#### Tasks to carry out:
A - In the Kanda River text, where does the river's official channel end?
B - Check each statement against the Kanda River text and answer yes or no, quoting the words that settle it: (i) The Kanda River is a man-made river. (ii) Ōta Dōkan built the original Edo Castle. (iii) The writer lived in Nakano for about ten years.
C - Write the next part of the Kanda River text, picking up after its last sentence.

#### Excerpted text:
A view of Hajiribashi when it was new. The bridge itself is not much to look at now, but in the 1920’s it was new and river travel was still common. Such bridges were designed to be viewed from below by boats passing underneath them (or without tall buildings in the background).

 

Where to Start??

Up until now, every river we have looked at was at some point a naturally occurring river. The Kanda River is quite different from those rivers. There was a time within recorded history that the Kanda River never existed. Though, a portion of it was once a natural tributary of a long vanished inlet of Edo Bay, it is, in fact, a man-made river. All though it may not be on the lips of every Tōkyōite, today the river is a well-recognized part of the well-manicured urban landscape of the modern city.

I actually first mentioned the Kanda River back in June, 2011 in an article about Yodobashi[iii], a small bridge that crosses the Kanda River at the border of 中野区 Nakano-ku Nakano Ward and 新宿区 Shinjuku-ku Shinjuku Ward. So this is something of a little homecoming for me. I started this blog when I still lived in Nakano (lived there for about 6 years).

 

yodobashi

Yodobashi in the Taisho Era, before the Great Kanto Earfquake. The area is rustic and a in sharp contrast to the present area. Today it marks the border of Nakano and crazy-ass Shinjuku.

 

What is the Kanda River Today?

The modern river’s official designation is the channel of water that flows from 井之頭池 Inokashira Ike Inokashira Pond to 飯田橋 Iidabashi (literally, Iida Bridge) where it empties into the 外堀 sotobori outer moat of Edo Castle. But it’s at this junction where the river flows into a disparate network of waterways. So you could say, unofficially, that the Kanda River flows into the 日本橋川 Nihonbashi-gawa Nihonbashi River and the 隅田川 Sumida-gawa Sumida River at 両国橋 Ryōgokubashi Ryōgoku Bridge, essentially taking the water to the Tōkyō Bay.

 

Wellspring of the present-day Kanda River at Inokashira Park.

Wellspring of the present-day Kanda River at Inokashira Park.

 

Now Let’s Talk History

As mentioned in my article on the etymology of Edo, the original 江戸城 Edo-jō Edo Castle or 千代田城 Chiyoda-jō Chiyoda Castle was not built by 太田道灌 Ōta Dōkan as is often cited[iv]. In reality, a minor branch of 平家 Hei-ke the Taira clan[v] moved to the area at the end of the 11th century and built a fortified residence[vi] on a hill overlooking the sea. As was common practice for new branch families with new fiefs, they took the name of the village 江戸郷 Edo-gō as their own and they became the 平江戸氏 Taira Edo-shi Edo branch of the Taira clan[vii]. In the 12th century, the area prospered due to its proximity to the capital of the Minamoto shōguns in Kamakura. However, it seems the Edo clan didn’t do much to develop the area’s rivers[viii].

(Region boundary data)
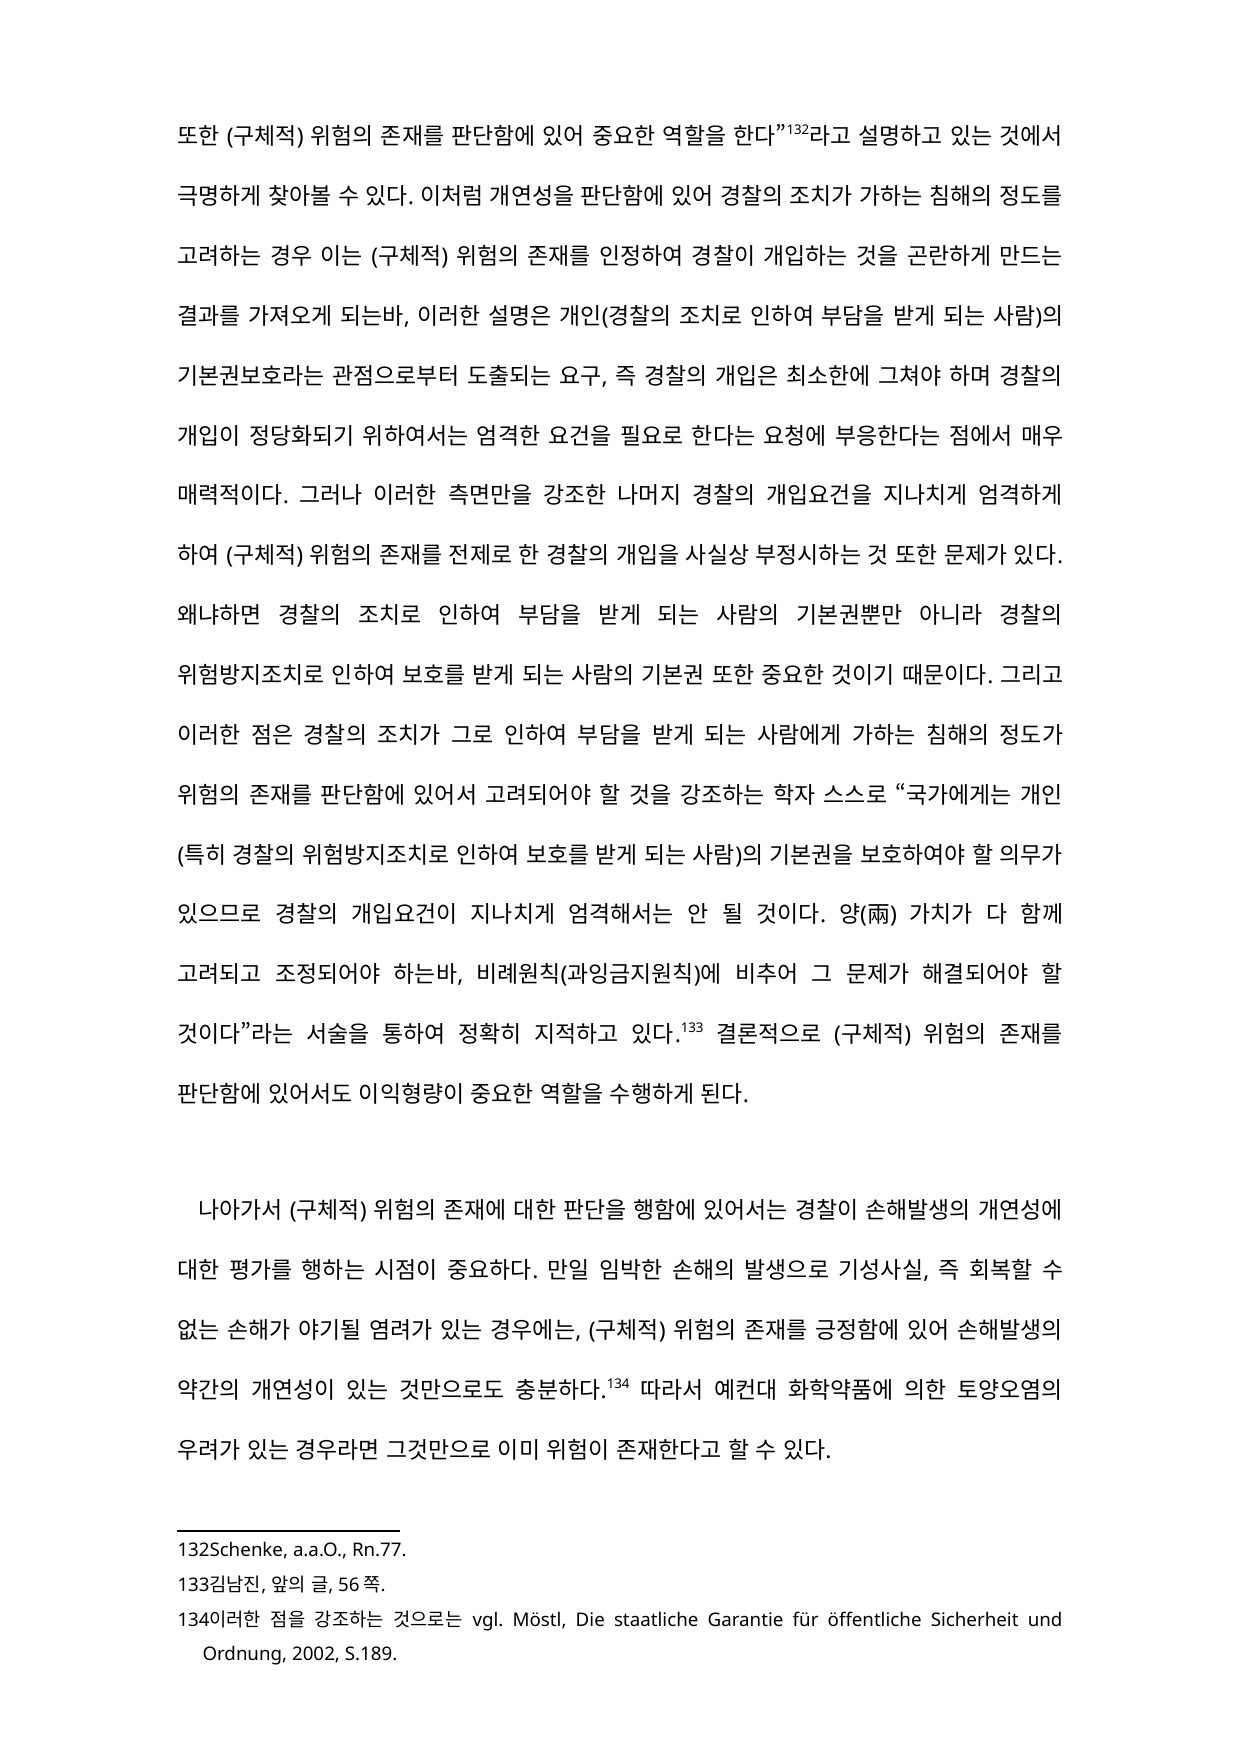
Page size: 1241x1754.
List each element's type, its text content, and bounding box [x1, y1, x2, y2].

text 이러한 점을 강조하는 것으로는 vgl. Möstl, Die staatliche Garantie für öffentliche Sicherheit und Ordnung, 2002, S.189. [177, 1605, 1063, 1665]
text 나아가서 (구체적) 위험의 존재에 대한 판단을 행함에 있어서는 경찰이 손해발생의 개연성에 대한 평가를 행하는 시점이 중요하다. 만일 임박한 손해의 발생으로 기성사실, 즉 회복할 수 없는 손해가 야기될 염려가 있는 경우에는, (구체적) 위험의 존재를 긍정함에 있어 손해발생의 약간의 개연성이 있는 것만으로도 충분하다. 따라서 예컨대 화학약품에 의한 토양오염의 우려가 있는 경우라면 그것만으로 이미 위험이 존재한다고 할 수 있다. [177, 1192, 1063, 1465]
text 김남진, 앞의 글, 56쪽. [177, 1570, 1063, 1597]
text 또한 (구체적) 위험의 존재를 판단함에 있어 중요한 역할을 한다”라고 설명하고 있는 것에서 극명하게 찾아볼 수 있다. 이처럼 개연성을 판단함에 있어 경찰의 조치가 가하는 침해의 정도를 고려하는 경우 이는 (구체적) 위험의 존재를 인정하여 경찰이 개입하는 것을 곤란하게 만드는 결과를 가져오게 되는바, 이러한 설명은 개인(경찰의 조치로 인하여 부담을 받게 되는 사람)의 기본권보호라는 관점으로부터 도출되는 요구, 즉 경찰의 개입은 최소한에 그쳐야 하며 경찰의 개입이 정당화되기 위하여서는 엄격한 요건을 필요로 한다는 요청에 부응한다는 점에서 매우 매력적이다. 그러나 이러한 측면만을 강조한 나머지 경찰의 개입요건을 지나치게 엄격하게 하여 (구체적) 위험의 존재를 전제로 한 경찰의 개입을 사실상 부정시하는 것 또한 문제가 있다. 왜냐하면 경찰의 조치로 인하여 부담을 받게 되는 사람의 기본권뿐만 아니라 경찰의 위험방지조치로 인하여 보호를 받게 되는 사람의 기본권 또한 중요한 것이기 때문이다. 그리고 이러한 점은 경찰의 조치가 그로 인하여 부담을 받게 되는 사람에게 가하는 침해의 정도가 위험의 존재를 판단함에 있어서 고려되어야 할 것을 강조하는 학자 스스로 “국가에게는 개인(특히 경찰의 위험방지조치로 인하여 보호를 받게 되는 사람)의 기본권을 보호하여야 할 의무가 있으므로 경찰의 개입요건이 지나치게 엄격해서는 안 될 것이다. 양(兩) 가치가 다 함께 고려되고 조정되어야 하는바, 비례원칙(과잉금지원칙)에 비추어 그 문제가 해결되어야 할 것이다”라는 서술을 통하여 정확히 지적하고 있다. 결론적으로 (구체적) 위험의 존재를 판단함에 있어서도 이익형량이 중요한 역할을 수행하게 된다. [177, 118, 1063, 1109]
text Schenke, a.a.O., Rn.77. [177, 1537, 1063, 1562]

#### Expected answers:
A - At Iidabashi, where it empties into the outer moat of Edo Castle.

B -
(i) Yes: "it is, in fact, a man-made river."
(ii) No: "was not built by 太田道灌 Ōta Dōkan as is often cited"
(iii) No: "lived there for about 6 years"

C -
In those days, the now long gone 日比谷入江 Hibiya Irie Hibiya Inlet was a saltwater inlet used for 海苔 nori seaweed farming[ix]. There was a certain freshwater river known as 平川 Hirakawa “the wide river” which emptied into the inlet. This fresh water river originally made up part of the natural boundary between 武蔵国豊島郡 Musashi no Kuni Toshima-gun Toshima District, Musashi Province and 武蔵国江原郡 Musashi no Kuni Ebara-gun Ebara Province, Musashi Province. This fresh water tributary seems to be where the story of the Kanda River begins.

 

Edo Hamlet

 

Fast Forward a Few Centuries

By the 15th century, Japan was balls deep in the bloody, sweaty mess that was the Sengoku Period[x] and Ōta Dōkan found himself re-fortifying the Edo family’s fort in Chiyoda using water from the coastline and other small rivers with the latest moat-building technology of his day. The new and improved “Edo Fort” he built for the 上杉氏 Uesugi-shi Uesugi clan brought new channels and waterways into the village. This manipulation of water provided tactical advantages to the new fort in that food and goods could come in and there were more escape routes. There were now logical, defensible waterways. Lucky side effect, certain areas of the village were less exposed than before and local merchants and fishermen had new distribution routes and… BOOM!  Ladies and gentleman, we have a budding 城下町 jōka machi castle town[xi].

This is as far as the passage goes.